Anja essuya ses larmes et réfléchit un instant. Présenté comme cela, oui, il lui semblait qu’Izaya avait raison. Elle plongea son regard dans le sien. Il avait toujours raison… Elle esquissa un léger sourire et hocha la tête. Izaya afficha une mine réjouie :
– Je suis heureux que tu voies les choses de la même façon que moi. Je savais que je pourrais compter sur toi. Qu’on pourrait tous compter sur toi, rectifia-t-il en adressant un mouvement de tête au Gang des Allumés, dont Anja avait quasiment oublié la présence.
Le regard plein d’espoir des trois Vauriens était rivé sur elle. Celui d’Izaya aussi. Anja se sentait fière et heureuse d’avoir la confiance d’un tel groupe.
– Chacun aura son rôle à jouer, déclara Izaya avec conviction. Et si chacun agit exactement comme je l’ai prévu, tout se passera bien.
Anja sentit son cœur s’accélérer suite à cette déclaration. Elle se mit à trembler légèrement.
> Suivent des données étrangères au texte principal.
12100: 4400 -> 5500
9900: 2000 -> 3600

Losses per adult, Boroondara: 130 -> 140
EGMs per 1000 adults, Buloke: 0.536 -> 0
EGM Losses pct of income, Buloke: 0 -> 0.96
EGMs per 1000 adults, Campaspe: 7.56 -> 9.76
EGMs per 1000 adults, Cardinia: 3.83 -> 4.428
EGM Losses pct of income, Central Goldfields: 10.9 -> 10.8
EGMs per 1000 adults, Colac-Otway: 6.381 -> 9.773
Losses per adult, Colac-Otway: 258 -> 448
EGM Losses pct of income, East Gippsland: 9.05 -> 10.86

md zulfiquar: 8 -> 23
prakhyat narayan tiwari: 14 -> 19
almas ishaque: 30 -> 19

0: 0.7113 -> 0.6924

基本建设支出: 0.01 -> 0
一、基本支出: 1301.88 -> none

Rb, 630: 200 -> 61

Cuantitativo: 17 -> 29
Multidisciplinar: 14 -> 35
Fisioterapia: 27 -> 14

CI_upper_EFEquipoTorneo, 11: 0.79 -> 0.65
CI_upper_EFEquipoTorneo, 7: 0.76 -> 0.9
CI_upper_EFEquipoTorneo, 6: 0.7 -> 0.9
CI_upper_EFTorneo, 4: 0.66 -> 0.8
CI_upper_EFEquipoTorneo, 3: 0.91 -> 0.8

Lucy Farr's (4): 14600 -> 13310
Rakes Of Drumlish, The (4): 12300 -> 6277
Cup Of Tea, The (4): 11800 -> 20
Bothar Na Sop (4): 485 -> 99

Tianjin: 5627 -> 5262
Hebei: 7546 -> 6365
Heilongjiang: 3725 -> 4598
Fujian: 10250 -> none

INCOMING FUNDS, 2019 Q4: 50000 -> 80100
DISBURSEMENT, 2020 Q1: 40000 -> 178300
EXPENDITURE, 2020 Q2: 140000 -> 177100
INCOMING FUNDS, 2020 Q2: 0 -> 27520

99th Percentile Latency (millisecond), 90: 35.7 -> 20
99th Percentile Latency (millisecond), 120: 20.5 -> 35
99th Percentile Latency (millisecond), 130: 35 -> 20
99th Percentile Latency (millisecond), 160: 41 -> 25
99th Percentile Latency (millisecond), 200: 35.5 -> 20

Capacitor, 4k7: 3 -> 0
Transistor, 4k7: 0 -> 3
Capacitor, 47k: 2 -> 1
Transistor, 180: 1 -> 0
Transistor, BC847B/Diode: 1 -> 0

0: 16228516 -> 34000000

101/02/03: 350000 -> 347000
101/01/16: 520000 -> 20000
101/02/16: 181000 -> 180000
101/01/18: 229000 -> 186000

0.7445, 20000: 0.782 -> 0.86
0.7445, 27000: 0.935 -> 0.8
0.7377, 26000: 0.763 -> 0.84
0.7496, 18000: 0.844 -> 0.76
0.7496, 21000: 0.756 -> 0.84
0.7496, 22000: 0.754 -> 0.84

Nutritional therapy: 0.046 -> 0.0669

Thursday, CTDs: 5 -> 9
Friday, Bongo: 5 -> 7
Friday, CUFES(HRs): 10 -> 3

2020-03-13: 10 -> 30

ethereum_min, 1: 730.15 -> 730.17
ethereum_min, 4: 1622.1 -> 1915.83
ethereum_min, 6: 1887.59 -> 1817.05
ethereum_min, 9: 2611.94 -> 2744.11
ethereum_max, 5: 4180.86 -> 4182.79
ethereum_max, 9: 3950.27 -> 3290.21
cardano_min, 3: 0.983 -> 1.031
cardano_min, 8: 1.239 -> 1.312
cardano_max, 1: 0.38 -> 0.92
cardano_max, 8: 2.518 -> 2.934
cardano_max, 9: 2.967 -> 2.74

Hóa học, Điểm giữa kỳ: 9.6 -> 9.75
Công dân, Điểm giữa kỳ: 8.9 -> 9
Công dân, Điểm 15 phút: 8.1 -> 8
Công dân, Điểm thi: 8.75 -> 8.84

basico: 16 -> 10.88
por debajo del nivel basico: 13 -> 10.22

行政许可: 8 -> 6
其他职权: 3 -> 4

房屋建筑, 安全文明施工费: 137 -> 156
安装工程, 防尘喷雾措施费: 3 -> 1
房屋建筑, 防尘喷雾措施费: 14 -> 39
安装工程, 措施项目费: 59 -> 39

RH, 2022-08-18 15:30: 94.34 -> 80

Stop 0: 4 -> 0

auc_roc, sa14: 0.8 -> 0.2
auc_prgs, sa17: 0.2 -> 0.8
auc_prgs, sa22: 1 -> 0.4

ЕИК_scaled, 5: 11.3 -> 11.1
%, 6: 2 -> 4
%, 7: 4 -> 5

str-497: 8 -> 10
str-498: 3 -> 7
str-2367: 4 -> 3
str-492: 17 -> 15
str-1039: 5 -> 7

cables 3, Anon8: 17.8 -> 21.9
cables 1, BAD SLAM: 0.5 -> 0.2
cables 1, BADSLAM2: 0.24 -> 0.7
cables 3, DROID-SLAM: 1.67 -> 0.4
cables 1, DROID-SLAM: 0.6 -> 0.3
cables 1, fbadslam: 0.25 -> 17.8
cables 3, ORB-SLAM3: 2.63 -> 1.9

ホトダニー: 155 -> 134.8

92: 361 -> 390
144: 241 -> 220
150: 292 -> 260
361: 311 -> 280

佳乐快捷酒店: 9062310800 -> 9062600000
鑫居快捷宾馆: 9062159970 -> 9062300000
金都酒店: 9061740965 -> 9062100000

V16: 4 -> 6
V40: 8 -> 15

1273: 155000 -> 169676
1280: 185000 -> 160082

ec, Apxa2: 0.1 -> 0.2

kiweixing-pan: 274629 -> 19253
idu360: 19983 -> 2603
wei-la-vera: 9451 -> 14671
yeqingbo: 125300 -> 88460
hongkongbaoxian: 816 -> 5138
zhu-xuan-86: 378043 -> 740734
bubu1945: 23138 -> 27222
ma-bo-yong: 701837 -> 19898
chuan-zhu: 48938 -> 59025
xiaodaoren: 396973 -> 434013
Elle n’osait pas poser la question qui lui brûlait pourtant le bout des lèvres. Après quelques secondes de silence qui lui parurent interminables, elle s’aventura enfin à demander :
– Et… et moi… c’est quoi mon rôle…?
Izaya fit un rictus et redressa ses lunettes, l’air plus déterminé que jamais. Il semblait jubiler. Enfin, il répondit :
– C’est toi qui vas voler le Couafarel du propriétaire.